(Dataset extract):
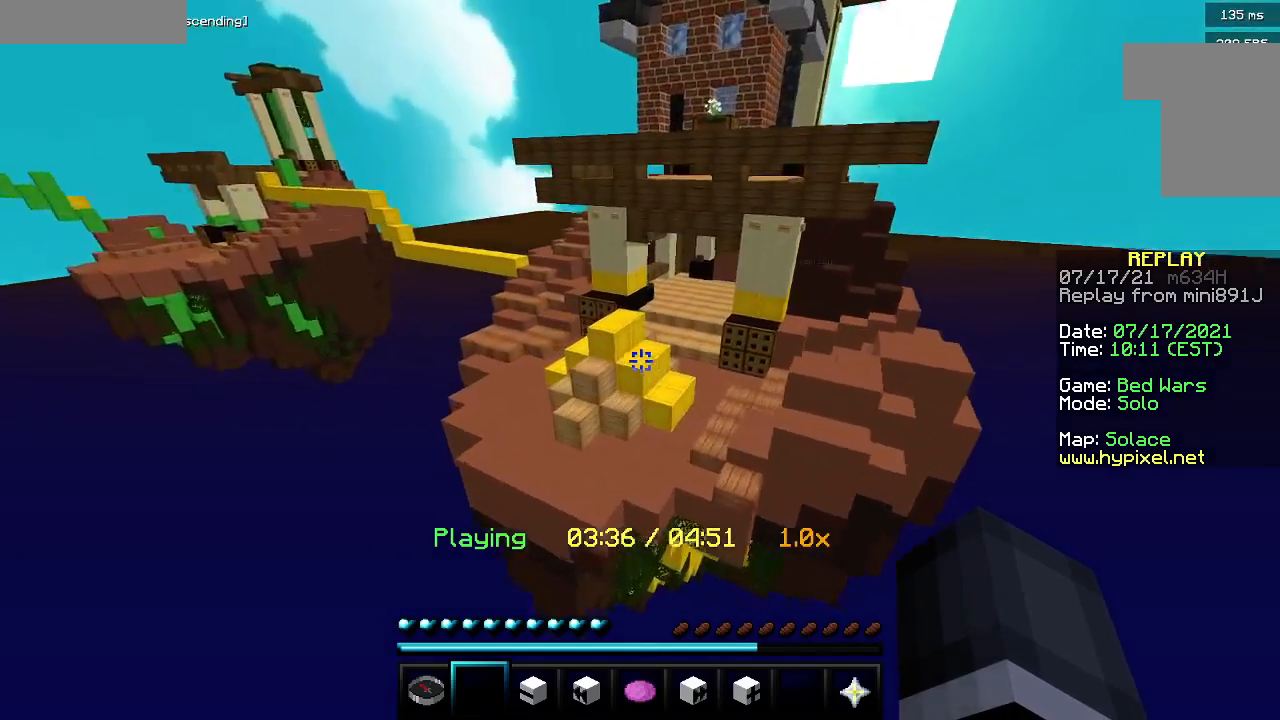
{"keys": ["w"], "mouse": [], "events": [[133, "a", "up"]]}
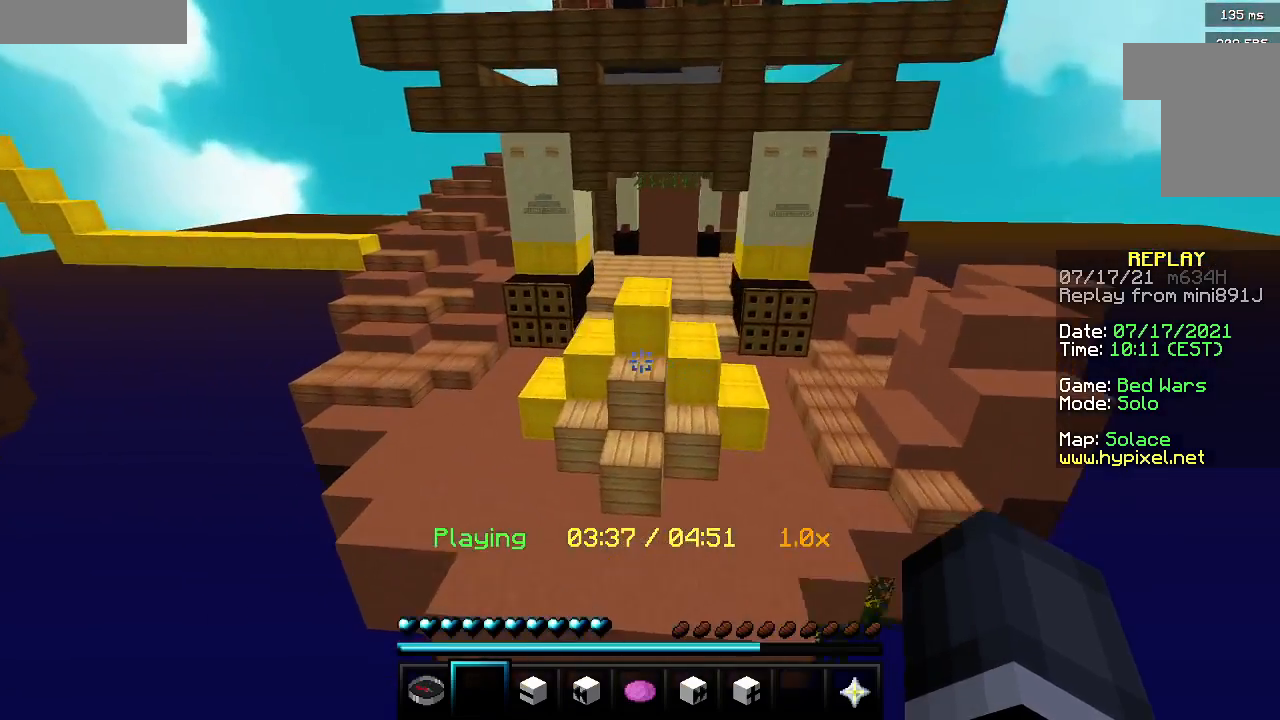
{"keys": [], "mouse": [], "events": [[17, "d", "down"], [200, "w", "up"], [367, "d", "up"]]}
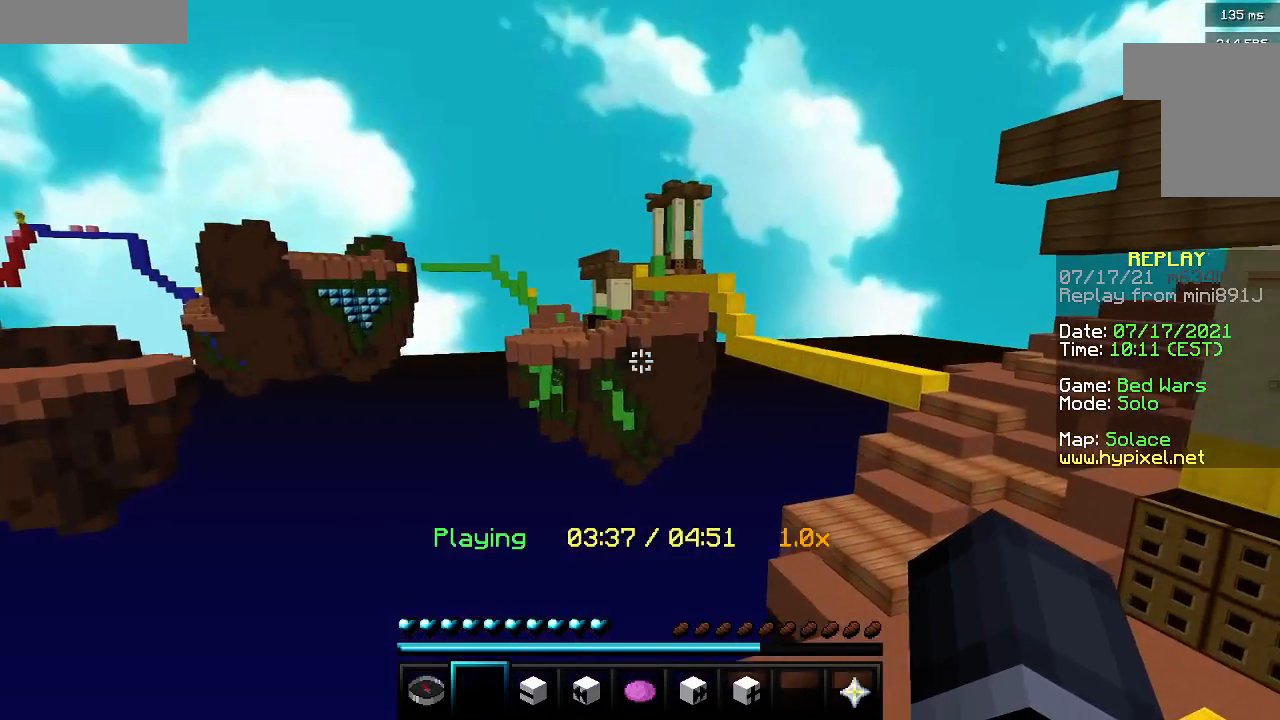
{"keys": [], "mouse": [], "events": [[267, "a", "down"], [417, "a", "up"]]}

(Problem description): Repeat the material verbatim but without any of its pictures.

(Response area):
{"keys": ["w"], "mouse": [], "events": [[133, "a", "up"]]}
{"keys": [], "mouse": [], "events": [[17, "d", "down"], [200, "w", "up"], [367, "d", "up"]]}
{"keys": [], "mouse": [], "events": [[267, "a", "down"], [417, "a", "up"]]}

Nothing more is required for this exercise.